| Title | Data Mining via Spectral Analysis |
| Speaker | Dr. Frank McSherry, Microsoft Research, SVC |
| Time | Friday, December 3, 11:00am |
| Location | VKC 156 |
| Slides in PDF | |
| Frank's Thesis in PDF |
Much attention has recently been paid to the analysis of data by first casting the data set as a matrix, and then considering its principal eigenvectors. This spectral analysis of data has been applied successfully in many domains; examples include Google's PageRank algorithm, Latent Semantic Analysis, and Kernel PCA. However, the success of spectral analysis is largely empirical, with little analytic understanding of why this approach works so well.
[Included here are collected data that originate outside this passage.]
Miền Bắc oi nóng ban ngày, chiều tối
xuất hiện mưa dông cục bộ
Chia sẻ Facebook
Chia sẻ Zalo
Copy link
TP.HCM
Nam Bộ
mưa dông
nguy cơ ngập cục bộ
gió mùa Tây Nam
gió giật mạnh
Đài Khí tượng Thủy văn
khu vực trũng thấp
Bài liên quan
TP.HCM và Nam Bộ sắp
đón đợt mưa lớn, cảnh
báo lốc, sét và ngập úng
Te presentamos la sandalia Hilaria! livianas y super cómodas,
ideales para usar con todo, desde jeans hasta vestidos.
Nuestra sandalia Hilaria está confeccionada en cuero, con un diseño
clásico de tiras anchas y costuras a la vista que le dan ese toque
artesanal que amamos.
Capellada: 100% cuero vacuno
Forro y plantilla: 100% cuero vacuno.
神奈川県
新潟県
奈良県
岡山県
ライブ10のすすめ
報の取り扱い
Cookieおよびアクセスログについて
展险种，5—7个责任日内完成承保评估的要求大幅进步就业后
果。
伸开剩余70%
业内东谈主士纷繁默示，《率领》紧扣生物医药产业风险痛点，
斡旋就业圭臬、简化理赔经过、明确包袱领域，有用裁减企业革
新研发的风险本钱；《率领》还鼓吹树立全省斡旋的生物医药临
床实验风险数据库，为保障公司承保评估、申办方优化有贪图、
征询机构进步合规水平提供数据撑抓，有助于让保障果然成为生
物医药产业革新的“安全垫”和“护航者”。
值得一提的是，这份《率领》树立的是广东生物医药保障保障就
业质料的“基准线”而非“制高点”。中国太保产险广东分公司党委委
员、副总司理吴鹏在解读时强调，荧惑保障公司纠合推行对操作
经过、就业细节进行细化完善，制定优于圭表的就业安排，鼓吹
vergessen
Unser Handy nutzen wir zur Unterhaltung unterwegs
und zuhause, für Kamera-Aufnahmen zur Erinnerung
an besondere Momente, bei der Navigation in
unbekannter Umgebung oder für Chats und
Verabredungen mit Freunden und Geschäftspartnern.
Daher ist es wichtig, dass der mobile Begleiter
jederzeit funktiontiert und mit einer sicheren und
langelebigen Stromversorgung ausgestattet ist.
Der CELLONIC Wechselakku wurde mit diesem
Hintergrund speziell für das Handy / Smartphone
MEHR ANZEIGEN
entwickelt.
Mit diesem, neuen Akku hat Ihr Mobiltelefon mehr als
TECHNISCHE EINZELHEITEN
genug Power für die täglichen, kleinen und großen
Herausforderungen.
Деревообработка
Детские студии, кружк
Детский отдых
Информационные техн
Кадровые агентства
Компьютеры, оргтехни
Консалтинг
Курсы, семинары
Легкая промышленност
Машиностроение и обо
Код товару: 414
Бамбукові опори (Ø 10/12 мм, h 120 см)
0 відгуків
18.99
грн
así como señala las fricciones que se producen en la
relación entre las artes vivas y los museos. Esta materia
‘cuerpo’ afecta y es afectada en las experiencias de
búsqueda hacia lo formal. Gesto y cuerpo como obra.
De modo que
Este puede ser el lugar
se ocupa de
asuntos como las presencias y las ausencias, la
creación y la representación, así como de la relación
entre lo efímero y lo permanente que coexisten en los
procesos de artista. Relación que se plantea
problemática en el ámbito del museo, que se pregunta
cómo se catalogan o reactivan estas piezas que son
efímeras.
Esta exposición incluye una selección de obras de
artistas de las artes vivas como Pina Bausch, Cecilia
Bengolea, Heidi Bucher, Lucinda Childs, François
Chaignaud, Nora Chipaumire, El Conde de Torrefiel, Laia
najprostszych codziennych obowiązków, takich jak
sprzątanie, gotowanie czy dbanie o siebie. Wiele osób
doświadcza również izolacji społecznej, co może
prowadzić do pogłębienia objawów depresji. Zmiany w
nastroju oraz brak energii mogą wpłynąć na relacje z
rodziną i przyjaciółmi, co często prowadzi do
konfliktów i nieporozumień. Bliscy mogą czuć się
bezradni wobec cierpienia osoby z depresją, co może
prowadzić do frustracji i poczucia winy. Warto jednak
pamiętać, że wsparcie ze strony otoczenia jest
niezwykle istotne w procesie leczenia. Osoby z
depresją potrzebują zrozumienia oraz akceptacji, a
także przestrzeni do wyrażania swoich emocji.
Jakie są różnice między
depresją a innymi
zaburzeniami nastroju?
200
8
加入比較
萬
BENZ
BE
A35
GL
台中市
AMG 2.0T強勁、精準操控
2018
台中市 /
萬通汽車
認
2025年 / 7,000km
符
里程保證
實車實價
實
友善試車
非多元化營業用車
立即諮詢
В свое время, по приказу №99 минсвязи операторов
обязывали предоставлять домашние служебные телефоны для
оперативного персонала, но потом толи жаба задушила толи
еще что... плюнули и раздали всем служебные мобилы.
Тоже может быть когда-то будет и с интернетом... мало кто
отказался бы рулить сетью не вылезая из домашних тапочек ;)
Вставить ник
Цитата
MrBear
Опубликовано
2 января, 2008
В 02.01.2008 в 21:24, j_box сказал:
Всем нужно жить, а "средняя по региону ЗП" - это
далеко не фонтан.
In this talk I will present a general framework for many data mining problems and show how this framework justifies the application of spectral analysis. Specifically, we will see that the problems of collaborative filtering, web search, and data clustering fall into the framework and give rigorous bounds on the performance of spectral analysis on each problem. Furthermore, we will see how we can immediately translate ideas and understanding developed through this framework into new algorithms which address problems in graph theory and numerical analysis.
This research represents joint work with Yossi Azar and Amos Fiat at Tel Aviv University, Dimitris Achlioptas at Microsoft Research, and Anna Karlin and Jared Saia at the University of Washington.